Uno se siente fuertemente impresionado por el testimonio de sacerdotes animosos, de grupos comprometidos, de comunidades y parroquias en las que se intenta llevar adelante un esfuerzo serio y sincero por revitalizar las celebraciones litúrgicas. Pero el resultado suele ser frustrante. Porque las claves que se utilizan no son las que corresponde, ni los criterios rectores los más indicados. El modelo de celebración que se maneja como patrón o como punto de referencia no es, ni mucho menos, el que ha sido esbozado en este libro o el que se presenta habitualmente como modélico en los ambientes de expertos y entendidos. Por eso he intentado en este libro, con la cautela que el caso merece, ofrecer pistas y criterios que ayuden a montar y llevar adelante celebraciones litúrgicas satisfactorias.
Desde esta experiencia un tanto desilusionante surgen mi duda y mi preocupación sobre la posibilidad real de poner en marcha celebraciones festivas y estimulantes. Es cierto que se trata de un reto apasionante y de un desafío lleno de emoción y de interés para los responsables de la liturgia. Pero, dado el resultado negativo de tanta experiencia, surge enseguida el interrogante: ¿No será éste un reto imposible?
Desde aquí yo apuesto por el optimismo y por la esperanza. Apuesto por un futuro de renovación y de equilibrio. Porque tengo confianza en los esfuerzos que, de un lado y de otro, se vienen haciendo entre nosotros. Interés y buena voluntad no faltan. Quizás los responsables de la formación y de la catequesis en la Iglesia tengan que mostrarse más sensibles respecto a los valores celebrativos. Quizás tengan que vencer los viejos tabúes que les hacen mirar siempre con sospecha las implicaciones de la ritualidad y del universo simbólico. Quizás no deba confundirse la ritualidad con el ritualismo, el simbolismo con la superficialidad, la fiesta con el escapismo angelista, la gratuidad de la acción de Dios con el abandono de la militancia y de la ética.
Espero con confianza que los responsables de las celebraciones litúrgicas tengan acierto en la manera de enfocar el ritmo y el talante de la liturgia; que sepan crear un clima celebrativo alentador, capaz de arrastrar y embargar a la asamblea; que sepan utilizar las palabras adecuadas, insertándolas en un lenguaje cultivado y de calidad, sin caer ni en el purismo pedante ni en la chavacanería, convencidos de que un lenguaje llano y asequible no tiene por qué derivar en lo vulgar. El celebrante que preside una liturgia, al aceptar el riesgo de celebrar, tiene que asumir con convencimiento su función de liturgo : tiene que saber imprimir plasticidad y fuerza comunicativa a sus gestos; tiene que saber elevar los brazos, extender las manos, alzar los ojos al cielo, besar con unción el altar, saludar a la asamblea con calor y con respeto. La música utilizada en la celebración y los cantos han de ser de calidad, impregnando de colorido y de sabor musical textos cargados de unción y de ritmo, libres de cualquier forma de superficialidad. Además hay que prestar atención a los elementos que decoran y embellecen el espacio celebrativo. Aquí hay que moverse entre la nobleza de los objetos y la sencillez de las formas. Un cierto sentido de la mesura y de la discreción siempre viene bien. La exuberancia exagerada es a veces una aliada camuflada de la ramplonería.

------------------------------

▶ [Consigna A]: Reformula en forma de lista breve el párrafo del texto sobre las celebraciones litúrgicas que comienza con "Desde aquí yo apuesto". Conserva sus ideas principales.
▶ [Consigna B]: Transcribe sin ningún cambio el fragmento del texto sobre las celebraciones litúrgicas que se abre con las palabras "Desde esta experiencia" y se cierra con "un reto imposible?".

[Contenido transcrito de la página]
------------------------------

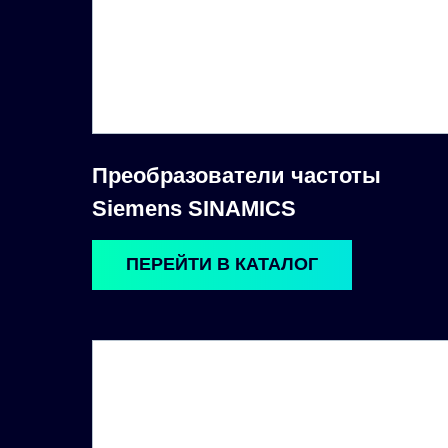
Преобразователи частоты
Siemens SINAMICS
ПЕРЕЙТИ В КАТАЛОГ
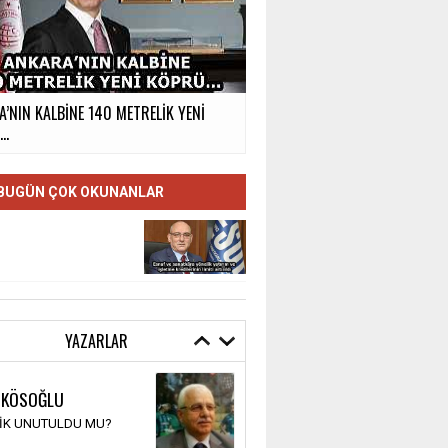
’NIN KALBİNE 140 METRELİK YENİ
Ü…
BUGÜN ÇOK OKUNANLAR
YAZARLAR
 KÖSOĞLU
TİK UNUTULDU MU?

------------------------------

▶ [Solución desarrollada A]:
- Apuesta por el optimismo, la esperanza y un futuro de renovación y equilibrio.
- Confía en los esfuerzos que se vienen haciendo de un lado y de otro; no faltan interés ni buena voluntad.
- Quizás los responsables de la formación y la catequesis en la Iglesia deban ser más sensibles a los valores celebrativos.
- Quizás deban vencer los viejos tabúes que les hacen mirar con sospecha la ritualidad y el universo simbólico.
- Quizás no deba confundirse la ritualidad con el ritualismo, el simbolismo con la superficialidad, la fiesta con el escapismo angelista, ni la gratuidad de la acción de Dios con el abandono de la militancia y de la ética.

▶ [Solución desarrollada B]:
Desde esta experiencia un tanto desilusionante surgen mi duda y mi preocupación sobre la posibilidad real de poner en marcha celebraciones festivas y estimulantes. Es cierto que se trata de un reto apasionante y de un desafío lleno de emoción y de interés para los responsables de la liturgia. Pero, dado el resultado negativo de tanta experiencia, surge enseguida el interrogante: ¿No será éste un reto imposible?